Despite these positive steps, the Academy will not support the final Senate bill as many problematic provisions remain. The fight for a better bill for patients and physicians is far from over. As the Senate and House merge their health care reform bills over the next few weeks, the Academy will focus on efforts to eliminate the independent Medicare cost control commission and a mandatory quality reporting program for physicians. We will also fight a new provision that allows individual physician data to be made public in the Medicare Physician Compare program.
Practice Expense
The clock has run out on efforts by some specialties to halt the Jan. 1 implementation of new practice expense data that sets ophthalmology on a path for an 11 percent improvement by 2014. As a result, ophthalmologists will see a minimum improvement of 5 percent on Jan. 1.
Sustainable Growth Rate
There will be no sustainable growth rate (SGR) cut on Jan. 1. The Senate acted over the weekend to pass a Department of Defense appropriations bill that included a 60-day zero update for physicians – a provision that derails the scheduled 21 percent SGR cut. The one-year SGR fix in the Senate health reform bill was dropped, and the AMA reports that they have a commitment by Senate leadership for a vote on a long-term SGR fix before the end of the 60-day SGR bridge period.
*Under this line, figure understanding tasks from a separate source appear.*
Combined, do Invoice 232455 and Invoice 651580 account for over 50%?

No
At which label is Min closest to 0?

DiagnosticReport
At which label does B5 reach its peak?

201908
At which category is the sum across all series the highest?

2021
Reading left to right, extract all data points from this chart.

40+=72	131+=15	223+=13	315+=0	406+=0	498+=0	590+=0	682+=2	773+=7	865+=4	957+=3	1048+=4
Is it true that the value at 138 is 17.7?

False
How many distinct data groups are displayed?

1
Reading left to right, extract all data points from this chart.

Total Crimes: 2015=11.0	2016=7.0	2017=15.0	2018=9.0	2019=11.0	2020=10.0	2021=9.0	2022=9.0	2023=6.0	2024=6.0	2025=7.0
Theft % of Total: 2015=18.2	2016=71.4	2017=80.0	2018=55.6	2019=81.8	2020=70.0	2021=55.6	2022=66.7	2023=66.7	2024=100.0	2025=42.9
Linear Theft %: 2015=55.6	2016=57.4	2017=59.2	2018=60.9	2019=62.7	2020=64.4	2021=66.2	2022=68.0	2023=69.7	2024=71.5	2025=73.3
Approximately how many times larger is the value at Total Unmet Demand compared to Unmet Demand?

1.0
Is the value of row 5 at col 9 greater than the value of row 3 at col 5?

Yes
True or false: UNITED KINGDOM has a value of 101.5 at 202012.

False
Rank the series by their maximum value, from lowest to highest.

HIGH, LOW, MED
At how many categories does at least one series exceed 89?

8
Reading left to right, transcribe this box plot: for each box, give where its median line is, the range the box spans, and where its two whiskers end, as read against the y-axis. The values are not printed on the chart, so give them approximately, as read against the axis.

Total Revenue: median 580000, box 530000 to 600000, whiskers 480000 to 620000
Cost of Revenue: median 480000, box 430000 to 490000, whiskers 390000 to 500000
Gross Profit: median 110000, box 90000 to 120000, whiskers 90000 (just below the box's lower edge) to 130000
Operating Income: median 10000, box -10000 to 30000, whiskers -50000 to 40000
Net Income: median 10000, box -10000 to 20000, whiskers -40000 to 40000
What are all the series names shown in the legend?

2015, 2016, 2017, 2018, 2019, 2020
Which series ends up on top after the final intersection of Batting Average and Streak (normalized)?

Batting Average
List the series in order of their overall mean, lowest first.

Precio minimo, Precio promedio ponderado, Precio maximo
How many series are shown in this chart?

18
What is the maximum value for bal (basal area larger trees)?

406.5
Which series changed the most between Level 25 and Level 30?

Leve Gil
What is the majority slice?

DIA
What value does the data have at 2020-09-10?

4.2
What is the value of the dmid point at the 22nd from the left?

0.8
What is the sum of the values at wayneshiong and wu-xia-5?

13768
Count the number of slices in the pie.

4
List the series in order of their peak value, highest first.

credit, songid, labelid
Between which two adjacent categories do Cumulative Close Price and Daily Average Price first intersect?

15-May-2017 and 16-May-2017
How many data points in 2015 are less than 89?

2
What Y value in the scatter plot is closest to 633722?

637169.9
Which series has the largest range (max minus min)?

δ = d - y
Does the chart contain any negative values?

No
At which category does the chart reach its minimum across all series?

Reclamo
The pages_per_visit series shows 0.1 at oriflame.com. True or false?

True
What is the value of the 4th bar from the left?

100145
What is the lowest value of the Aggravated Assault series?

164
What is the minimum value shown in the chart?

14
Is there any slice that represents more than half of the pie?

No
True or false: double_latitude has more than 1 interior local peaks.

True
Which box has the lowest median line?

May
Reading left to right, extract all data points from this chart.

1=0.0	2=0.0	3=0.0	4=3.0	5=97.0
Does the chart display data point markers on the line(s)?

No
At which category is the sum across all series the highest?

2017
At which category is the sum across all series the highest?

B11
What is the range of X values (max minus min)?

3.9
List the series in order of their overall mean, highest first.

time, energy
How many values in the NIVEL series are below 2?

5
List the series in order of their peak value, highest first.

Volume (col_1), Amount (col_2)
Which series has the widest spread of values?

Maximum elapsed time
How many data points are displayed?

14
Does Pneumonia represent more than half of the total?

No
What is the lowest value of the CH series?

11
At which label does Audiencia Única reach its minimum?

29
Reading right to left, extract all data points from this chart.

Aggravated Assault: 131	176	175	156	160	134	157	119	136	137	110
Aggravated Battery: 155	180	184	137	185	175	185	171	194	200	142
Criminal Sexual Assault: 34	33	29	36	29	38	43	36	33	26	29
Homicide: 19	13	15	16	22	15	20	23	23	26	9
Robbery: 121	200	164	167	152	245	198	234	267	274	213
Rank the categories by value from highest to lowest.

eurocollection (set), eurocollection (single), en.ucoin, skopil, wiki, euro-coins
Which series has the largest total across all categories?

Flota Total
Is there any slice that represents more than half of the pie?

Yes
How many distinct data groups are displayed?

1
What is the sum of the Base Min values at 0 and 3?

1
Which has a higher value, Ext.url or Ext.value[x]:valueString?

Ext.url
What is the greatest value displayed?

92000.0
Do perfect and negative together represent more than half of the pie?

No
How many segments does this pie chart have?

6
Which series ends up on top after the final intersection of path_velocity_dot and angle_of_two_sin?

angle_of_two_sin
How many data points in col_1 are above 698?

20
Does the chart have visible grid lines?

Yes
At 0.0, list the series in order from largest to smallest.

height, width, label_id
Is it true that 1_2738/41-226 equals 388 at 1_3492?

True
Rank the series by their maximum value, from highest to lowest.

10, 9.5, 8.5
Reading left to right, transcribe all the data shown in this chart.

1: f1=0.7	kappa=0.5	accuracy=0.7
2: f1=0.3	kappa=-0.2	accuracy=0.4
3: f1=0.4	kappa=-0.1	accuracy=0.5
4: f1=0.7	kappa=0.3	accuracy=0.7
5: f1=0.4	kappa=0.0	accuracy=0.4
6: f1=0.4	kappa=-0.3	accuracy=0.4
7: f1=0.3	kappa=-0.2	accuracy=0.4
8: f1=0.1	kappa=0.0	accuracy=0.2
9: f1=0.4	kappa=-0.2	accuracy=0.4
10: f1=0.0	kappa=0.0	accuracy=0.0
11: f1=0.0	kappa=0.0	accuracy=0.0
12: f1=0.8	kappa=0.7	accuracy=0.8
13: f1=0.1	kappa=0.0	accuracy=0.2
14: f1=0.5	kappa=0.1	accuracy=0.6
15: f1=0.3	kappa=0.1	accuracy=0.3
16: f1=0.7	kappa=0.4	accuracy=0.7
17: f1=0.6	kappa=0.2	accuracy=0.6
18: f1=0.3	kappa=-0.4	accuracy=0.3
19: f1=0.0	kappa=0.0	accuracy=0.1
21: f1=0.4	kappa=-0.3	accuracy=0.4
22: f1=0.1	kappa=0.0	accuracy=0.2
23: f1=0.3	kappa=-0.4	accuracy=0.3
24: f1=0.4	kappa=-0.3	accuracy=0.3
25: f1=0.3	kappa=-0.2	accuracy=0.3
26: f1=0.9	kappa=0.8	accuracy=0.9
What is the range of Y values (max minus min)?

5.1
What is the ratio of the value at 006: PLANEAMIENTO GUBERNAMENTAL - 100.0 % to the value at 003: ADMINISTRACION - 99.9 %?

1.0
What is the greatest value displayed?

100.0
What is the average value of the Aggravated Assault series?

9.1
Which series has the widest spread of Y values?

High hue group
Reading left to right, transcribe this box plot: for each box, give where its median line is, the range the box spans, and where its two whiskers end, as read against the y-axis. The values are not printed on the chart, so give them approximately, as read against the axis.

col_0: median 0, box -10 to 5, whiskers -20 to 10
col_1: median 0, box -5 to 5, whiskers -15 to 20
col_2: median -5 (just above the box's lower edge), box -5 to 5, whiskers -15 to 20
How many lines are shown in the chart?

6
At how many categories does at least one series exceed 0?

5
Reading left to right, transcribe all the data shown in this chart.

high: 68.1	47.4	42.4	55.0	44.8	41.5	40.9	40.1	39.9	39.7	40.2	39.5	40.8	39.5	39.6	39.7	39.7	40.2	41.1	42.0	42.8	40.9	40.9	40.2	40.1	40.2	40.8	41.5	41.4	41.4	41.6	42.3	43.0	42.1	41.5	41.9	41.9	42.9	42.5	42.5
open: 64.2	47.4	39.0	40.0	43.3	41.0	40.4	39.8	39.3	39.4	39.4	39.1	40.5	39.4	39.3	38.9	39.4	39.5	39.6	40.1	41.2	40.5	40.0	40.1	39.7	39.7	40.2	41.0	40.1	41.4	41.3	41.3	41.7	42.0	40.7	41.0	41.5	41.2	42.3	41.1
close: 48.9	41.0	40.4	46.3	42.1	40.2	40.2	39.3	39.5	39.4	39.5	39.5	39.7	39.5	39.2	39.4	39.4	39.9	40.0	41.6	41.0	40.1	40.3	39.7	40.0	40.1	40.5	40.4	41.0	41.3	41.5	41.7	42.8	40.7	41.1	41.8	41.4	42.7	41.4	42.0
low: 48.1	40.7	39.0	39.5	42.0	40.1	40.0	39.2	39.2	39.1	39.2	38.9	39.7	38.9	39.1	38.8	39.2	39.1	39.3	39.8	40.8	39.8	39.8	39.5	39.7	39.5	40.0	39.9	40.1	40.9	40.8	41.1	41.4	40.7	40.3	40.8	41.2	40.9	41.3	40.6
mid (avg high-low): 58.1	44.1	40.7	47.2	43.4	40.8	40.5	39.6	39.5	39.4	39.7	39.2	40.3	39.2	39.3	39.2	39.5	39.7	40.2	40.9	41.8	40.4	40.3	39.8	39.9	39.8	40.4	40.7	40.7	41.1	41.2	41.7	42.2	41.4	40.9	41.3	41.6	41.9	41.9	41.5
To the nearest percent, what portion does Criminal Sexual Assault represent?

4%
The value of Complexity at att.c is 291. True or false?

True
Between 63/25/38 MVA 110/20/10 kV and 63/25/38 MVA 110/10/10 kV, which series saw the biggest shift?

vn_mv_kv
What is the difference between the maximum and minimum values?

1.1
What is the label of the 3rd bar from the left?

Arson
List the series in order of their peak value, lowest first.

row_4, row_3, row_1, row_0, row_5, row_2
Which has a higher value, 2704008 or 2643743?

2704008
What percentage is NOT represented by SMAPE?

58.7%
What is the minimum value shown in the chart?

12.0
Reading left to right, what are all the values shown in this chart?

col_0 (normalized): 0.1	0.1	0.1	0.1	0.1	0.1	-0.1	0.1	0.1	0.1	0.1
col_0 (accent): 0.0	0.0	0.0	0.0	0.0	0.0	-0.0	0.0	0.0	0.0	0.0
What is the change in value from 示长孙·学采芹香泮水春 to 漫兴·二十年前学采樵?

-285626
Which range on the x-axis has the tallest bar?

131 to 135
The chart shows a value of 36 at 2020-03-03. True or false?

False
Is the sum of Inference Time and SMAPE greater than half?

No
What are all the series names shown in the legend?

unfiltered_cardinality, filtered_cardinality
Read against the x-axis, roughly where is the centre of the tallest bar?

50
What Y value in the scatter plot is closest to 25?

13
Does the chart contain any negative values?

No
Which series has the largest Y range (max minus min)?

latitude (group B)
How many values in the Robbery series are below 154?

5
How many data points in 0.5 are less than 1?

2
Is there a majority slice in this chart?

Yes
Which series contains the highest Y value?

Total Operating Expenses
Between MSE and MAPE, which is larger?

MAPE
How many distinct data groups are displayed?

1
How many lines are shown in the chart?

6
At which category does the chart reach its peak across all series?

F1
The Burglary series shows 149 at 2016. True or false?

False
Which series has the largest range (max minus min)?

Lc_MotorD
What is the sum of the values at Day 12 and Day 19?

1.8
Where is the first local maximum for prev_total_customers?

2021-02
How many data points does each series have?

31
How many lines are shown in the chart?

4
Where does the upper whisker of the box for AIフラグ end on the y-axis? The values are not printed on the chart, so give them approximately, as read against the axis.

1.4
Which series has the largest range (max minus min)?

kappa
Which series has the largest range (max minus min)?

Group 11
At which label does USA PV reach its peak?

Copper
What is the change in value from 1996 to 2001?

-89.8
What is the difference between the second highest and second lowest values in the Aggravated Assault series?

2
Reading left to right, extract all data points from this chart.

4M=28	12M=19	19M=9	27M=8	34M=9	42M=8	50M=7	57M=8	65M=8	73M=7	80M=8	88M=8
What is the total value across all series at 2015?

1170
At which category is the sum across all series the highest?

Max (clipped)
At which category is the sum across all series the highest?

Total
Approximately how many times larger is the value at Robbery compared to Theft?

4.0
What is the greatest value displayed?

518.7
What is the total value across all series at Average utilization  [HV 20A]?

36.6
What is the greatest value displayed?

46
CMS has instructed its carriers to hold all 2010 claims for 10 business days (until Jan. 15) in order to assure proper payments. Physicians who submit charges less than the 2010 (revised upward now with the SGR fix) MPFS amount will need to request an adjustment (in other words, if you have the 21 percent reduction built into your charges). According to CMS, submitted charges on claims cannot be altered without a request from the physician.